Lighting for people with eye glasses, shiny skin, and bald heads may be difficult, but there are some standard ways to deal with it.
When shooting digital video any sort of reflective surface can be fatal when trying to light the scene. The second a mirror or dark window catches the reflection of the light source you are using it becomes distracting for the viewer and the image won’t work. Some of the most common reflectors that home digital video producers will encounter are eye glasses, people with shiny skin, and people with bald heads.
When trying to light a person the main source you use is called the key light. It is set on the long side of the face and is the main illuminator for that subject. What you are always looking for is the reflection, or glimmer, of that light in the person’s eyes. That makes them look more alive and energetic. When a subject is wearing glasses this must be sacrificed because the location of that eye reflection would create a glare that would block out the view of the eye all together. Instead, what you need to do is take the key light source and bring it completely above the subject’s head. Then you bring it one or two feet closer than you would position it normally.

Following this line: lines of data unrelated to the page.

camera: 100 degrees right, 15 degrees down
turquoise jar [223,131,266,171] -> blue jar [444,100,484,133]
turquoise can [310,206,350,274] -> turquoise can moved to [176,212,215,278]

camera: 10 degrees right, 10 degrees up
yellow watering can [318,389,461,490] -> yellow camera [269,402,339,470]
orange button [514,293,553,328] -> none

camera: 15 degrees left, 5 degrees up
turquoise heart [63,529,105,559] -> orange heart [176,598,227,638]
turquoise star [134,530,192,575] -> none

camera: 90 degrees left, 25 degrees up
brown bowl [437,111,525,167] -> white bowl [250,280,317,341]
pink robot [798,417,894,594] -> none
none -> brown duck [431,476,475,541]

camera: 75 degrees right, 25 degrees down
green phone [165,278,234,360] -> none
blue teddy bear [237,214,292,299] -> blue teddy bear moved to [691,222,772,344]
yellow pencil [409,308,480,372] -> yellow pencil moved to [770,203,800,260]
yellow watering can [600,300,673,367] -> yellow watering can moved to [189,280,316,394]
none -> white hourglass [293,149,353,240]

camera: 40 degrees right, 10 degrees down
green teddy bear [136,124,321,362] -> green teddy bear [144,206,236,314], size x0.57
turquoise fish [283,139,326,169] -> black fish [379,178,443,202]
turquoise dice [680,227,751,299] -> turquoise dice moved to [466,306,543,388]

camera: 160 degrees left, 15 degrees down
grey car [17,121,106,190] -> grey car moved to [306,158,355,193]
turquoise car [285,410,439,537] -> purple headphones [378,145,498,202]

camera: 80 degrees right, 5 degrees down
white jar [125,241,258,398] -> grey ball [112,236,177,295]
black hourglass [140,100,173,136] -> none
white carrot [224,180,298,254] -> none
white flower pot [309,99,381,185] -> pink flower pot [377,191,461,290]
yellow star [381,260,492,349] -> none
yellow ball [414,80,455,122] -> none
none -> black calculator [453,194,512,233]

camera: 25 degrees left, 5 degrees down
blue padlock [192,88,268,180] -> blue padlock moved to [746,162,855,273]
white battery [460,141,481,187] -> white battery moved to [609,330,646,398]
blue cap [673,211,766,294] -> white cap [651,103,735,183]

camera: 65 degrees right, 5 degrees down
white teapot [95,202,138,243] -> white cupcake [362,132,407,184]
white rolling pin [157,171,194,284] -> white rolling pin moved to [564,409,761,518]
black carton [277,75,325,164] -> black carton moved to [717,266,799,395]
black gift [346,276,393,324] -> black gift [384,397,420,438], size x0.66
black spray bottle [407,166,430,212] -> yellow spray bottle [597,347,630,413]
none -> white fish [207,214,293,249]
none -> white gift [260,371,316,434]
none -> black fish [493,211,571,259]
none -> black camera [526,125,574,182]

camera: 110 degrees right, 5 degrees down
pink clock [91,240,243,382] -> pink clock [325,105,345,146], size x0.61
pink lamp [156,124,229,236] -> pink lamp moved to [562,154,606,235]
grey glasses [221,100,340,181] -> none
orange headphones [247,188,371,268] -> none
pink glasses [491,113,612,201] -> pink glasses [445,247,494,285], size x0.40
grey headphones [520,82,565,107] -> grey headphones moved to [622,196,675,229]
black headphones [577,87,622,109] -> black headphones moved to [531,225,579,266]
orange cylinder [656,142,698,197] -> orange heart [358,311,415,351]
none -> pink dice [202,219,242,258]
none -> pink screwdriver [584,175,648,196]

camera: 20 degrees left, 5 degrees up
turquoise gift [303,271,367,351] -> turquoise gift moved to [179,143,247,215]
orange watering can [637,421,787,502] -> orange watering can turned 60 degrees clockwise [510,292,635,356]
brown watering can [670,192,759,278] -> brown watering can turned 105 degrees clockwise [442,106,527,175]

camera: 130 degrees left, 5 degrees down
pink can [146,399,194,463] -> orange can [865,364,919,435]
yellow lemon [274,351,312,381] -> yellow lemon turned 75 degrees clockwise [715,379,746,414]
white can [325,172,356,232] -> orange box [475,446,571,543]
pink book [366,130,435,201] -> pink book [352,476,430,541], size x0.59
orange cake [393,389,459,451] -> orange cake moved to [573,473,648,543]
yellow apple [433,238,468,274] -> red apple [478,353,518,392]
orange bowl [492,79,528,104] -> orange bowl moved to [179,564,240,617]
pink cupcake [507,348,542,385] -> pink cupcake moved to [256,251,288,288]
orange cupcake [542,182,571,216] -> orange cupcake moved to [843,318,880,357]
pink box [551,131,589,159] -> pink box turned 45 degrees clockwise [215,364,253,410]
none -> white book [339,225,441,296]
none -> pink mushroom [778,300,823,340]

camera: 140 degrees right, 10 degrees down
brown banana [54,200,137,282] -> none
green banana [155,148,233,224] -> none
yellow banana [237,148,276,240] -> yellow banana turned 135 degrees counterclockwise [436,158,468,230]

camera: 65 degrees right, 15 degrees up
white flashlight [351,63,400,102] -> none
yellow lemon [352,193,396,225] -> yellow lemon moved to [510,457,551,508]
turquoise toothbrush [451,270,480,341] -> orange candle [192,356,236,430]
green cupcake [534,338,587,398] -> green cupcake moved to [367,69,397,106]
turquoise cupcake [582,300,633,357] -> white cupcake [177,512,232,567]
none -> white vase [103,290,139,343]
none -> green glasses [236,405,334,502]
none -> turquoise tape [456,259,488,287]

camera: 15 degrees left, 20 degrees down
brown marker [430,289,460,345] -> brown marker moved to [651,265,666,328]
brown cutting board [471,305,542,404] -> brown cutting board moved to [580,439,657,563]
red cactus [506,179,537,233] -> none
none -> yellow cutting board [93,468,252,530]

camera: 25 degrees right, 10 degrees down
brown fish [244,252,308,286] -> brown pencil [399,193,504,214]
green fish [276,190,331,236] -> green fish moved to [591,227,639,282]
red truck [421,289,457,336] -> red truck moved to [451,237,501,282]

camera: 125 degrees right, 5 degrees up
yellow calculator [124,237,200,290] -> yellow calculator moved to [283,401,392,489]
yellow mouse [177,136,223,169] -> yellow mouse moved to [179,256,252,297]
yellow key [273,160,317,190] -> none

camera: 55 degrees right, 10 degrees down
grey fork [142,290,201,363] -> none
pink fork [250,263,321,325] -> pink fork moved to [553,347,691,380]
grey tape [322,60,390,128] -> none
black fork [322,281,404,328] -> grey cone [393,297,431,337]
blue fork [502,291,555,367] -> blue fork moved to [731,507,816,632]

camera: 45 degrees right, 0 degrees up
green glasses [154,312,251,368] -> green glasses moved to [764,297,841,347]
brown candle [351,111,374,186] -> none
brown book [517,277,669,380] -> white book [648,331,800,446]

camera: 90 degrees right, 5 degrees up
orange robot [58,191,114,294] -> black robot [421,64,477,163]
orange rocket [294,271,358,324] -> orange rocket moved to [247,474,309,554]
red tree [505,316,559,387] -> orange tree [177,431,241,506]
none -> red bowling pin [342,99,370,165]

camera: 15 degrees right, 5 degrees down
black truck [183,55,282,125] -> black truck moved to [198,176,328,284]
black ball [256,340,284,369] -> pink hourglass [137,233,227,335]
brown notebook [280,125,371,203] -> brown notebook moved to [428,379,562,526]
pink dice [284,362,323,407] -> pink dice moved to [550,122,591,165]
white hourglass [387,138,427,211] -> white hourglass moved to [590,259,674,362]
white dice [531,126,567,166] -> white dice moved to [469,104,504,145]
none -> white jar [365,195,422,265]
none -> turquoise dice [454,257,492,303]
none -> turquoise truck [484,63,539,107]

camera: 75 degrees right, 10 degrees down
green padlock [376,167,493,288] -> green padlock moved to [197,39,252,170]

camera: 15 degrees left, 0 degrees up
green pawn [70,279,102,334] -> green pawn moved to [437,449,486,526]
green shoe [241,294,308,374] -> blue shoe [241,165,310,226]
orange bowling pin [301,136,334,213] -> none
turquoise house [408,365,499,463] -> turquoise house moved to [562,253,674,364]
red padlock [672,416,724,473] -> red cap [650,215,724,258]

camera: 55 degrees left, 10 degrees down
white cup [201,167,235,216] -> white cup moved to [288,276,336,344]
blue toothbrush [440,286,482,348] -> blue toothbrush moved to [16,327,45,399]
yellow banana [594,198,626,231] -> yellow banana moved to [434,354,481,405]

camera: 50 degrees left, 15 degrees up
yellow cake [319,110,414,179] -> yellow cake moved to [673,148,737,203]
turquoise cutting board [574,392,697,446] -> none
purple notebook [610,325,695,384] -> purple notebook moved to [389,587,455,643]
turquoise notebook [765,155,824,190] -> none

This will give them the light they need to have color contrast on the subject’s face, but it will not show up in the glasses. This might end up making the subject a little bright and over exposed, so it would be advisable to lower the aperture so that the image is slightly darker. If the image is significantly too bright after this light repositions then try putting a ND filter on. Sunglasses are even more difficult, and you would have to bring the light even closer and raised several feet above their head. If you do this it is next to impossible to get the light even on their face, so you should always try to convince the subject to take off their sunglasses.
If you are dealing with a subject who is bald, and has either an entirely or partially reflective surface on their bald spots, then you need to lower the key light just slightly from its standard position. This is done to avoid reflection on the top of the head as much as possible. The backlight you are using behind them to illuminate the back of their head needs to be lowered from its standard position so it only reflects off the side of their head and neck and not the top at all.
If you are still having a reflection issue on the sides of their head you can soften this by placing a white card, or white poster board, above their head and angling the backlight down even more. The white card will bounce some of the backlight and soften it all around their head, reducing glare. This is an awkward choice because it often requires someone to hold the card over the subject’s head.
Rolling With the Punches
Glasses, like any type of outside prop, are difficult to work with and should be avoided if at all possible. If they absolutely must remain then raise the light and bring it closer while adjusting the camera settings accordingly. Bald heads cannot be avoided because hats and other head covering apparatus will only be even more distracting for the audience if they are supposed to be focused on the subject directly. If this is the case you simply have to change the backlight and see what works. In this way you are adapting to the environment you are in, which is the sign of any great video producer!